What this task involves >> A verbatim copy of the lines from the one with "Shown below are" through the final line below is required; print it and nothing else.

Exercise data >>
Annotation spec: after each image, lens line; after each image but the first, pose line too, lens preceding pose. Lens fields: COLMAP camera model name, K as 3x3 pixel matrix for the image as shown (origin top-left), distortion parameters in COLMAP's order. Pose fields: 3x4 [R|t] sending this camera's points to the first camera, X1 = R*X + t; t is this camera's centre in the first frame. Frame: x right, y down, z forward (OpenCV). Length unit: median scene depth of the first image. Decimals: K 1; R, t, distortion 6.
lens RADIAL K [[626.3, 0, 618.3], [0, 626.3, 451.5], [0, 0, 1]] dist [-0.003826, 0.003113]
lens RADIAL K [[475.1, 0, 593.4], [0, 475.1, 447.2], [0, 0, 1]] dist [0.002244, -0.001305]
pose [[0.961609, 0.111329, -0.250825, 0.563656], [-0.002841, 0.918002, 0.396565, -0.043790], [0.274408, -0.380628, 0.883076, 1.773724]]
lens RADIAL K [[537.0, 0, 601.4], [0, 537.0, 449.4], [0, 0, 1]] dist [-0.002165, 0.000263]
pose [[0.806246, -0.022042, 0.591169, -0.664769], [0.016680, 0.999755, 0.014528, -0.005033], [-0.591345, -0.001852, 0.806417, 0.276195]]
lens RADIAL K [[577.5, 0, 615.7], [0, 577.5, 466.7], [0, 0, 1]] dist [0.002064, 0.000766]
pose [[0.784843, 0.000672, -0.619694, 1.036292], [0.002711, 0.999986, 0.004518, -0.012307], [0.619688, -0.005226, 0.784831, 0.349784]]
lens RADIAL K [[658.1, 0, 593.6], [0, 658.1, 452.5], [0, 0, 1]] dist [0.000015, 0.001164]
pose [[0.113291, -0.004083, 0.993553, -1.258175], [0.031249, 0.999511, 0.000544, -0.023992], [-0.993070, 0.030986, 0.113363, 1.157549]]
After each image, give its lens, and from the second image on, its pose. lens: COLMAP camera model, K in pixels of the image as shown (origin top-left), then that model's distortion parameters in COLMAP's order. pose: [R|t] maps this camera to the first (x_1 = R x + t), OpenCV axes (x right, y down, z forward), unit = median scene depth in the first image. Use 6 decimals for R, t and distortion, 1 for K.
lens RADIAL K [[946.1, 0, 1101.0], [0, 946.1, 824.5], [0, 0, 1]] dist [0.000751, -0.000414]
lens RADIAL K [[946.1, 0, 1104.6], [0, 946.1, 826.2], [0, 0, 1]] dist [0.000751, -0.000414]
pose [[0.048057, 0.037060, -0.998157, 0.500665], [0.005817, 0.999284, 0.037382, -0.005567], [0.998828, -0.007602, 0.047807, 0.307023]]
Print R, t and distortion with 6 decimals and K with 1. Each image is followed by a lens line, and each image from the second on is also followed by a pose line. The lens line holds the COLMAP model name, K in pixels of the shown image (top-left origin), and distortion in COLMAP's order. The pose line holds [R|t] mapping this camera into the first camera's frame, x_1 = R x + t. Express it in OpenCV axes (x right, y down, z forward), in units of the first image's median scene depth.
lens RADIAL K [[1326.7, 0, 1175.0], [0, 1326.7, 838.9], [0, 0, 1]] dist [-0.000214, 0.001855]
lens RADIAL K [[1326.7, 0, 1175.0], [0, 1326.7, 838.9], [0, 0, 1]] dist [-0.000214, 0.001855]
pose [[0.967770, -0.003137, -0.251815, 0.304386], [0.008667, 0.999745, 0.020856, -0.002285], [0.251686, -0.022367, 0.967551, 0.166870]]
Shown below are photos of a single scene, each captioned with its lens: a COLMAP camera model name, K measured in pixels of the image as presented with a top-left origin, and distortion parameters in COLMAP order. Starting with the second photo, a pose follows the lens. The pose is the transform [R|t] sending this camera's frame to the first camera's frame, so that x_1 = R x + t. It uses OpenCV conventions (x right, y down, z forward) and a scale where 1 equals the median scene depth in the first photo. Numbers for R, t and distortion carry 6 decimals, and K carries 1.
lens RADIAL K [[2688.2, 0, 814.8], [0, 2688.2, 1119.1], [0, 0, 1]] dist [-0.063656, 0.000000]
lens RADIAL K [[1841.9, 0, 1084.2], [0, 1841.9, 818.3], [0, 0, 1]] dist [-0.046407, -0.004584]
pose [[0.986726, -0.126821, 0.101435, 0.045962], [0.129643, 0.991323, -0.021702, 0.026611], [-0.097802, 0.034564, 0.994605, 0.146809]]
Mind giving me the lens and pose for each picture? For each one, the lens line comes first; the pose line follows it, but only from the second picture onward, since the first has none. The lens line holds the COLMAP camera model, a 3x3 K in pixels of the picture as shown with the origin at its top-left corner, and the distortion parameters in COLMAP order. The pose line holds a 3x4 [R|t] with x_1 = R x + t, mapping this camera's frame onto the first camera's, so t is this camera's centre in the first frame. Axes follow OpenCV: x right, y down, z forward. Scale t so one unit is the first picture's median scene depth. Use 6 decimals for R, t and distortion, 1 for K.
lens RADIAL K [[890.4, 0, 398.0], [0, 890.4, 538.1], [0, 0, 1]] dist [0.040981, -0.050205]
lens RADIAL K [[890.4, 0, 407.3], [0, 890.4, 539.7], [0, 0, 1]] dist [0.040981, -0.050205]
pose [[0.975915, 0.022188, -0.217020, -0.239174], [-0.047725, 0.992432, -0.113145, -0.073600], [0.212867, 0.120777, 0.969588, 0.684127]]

Exercise solution >>
Shown below are photos of a single scene, each captioned with its lens: a COLMAP camera model name, K measured in pixels of the image as presented with a top-left origin, and distortion parameters in COLMAP order. Starting with the second photo, a pose follows the lens. The pose is the transform [R|t] sending this camera's frame to the first camera's frame, so that x_1 = R x + t. It uses OpenCV conventions (x right, y down, z forward) and a scale where 1 equals the median scene depth in the first photo. Numbers for R, t and distortion carry 6 decimals, and K carries 1.
lens RADIAL K [[2688.2, 0, 814.8], [0, 2688.2, 1119.1], [0, 0, 1]] dist [-0.063656, 0.000000]
lens RADIAL K [[1841.9, 0, 1084.2], [0, 1841.9, 818.3], [0, 0, 1]] dist [-0.046407, -0.004584]
pose [[0.986726, -0.126821, 0.101435, 0.045962], [0.129643, 0.991323, -0.021702, 0.026611], [-0.097802, 0.034564, 0.994605, 0.146809]]
Mind giving me the lens and pose for each picture? For each one, the lens line comes first; the pose line follows it, but only from the second picture onward, since the first has none. The lens line holds the COLMAP camera model, a 3x3 K in pixels of the picture as shown with the origin at its top-left corner, and the distortion parameters in COLMAP order. The pose line holds a 3x4 [R|t] with x_1 = R x + t, mapping this camera's frame onto the first camera's, so t is this camera's centre in the first frame. Axes follow OpenCV: x right, y down, z forward. Scale t so one unit is the first picture's median scene depth. Use 6 decimals for R, t and distortion, 1 for K.
lens RADIAL K [[890.4, 0, 398.0], [0, 890.4, 538.1], [0, 0, 1]] dist [0.040981, -0.050205]
lens RADIAL K [[890.4, 0, 407.3], [0, 890.4, 539.7], [0, 0, 1]] dist [0.040981, -0.050205]
pose [[0.975915, 0.022188, -0.217020, -0.239174], [-0.047725, 0.992432, -0.113145, -0.073600], [0.212867, 0.120777, 0.969588, 0.684127]]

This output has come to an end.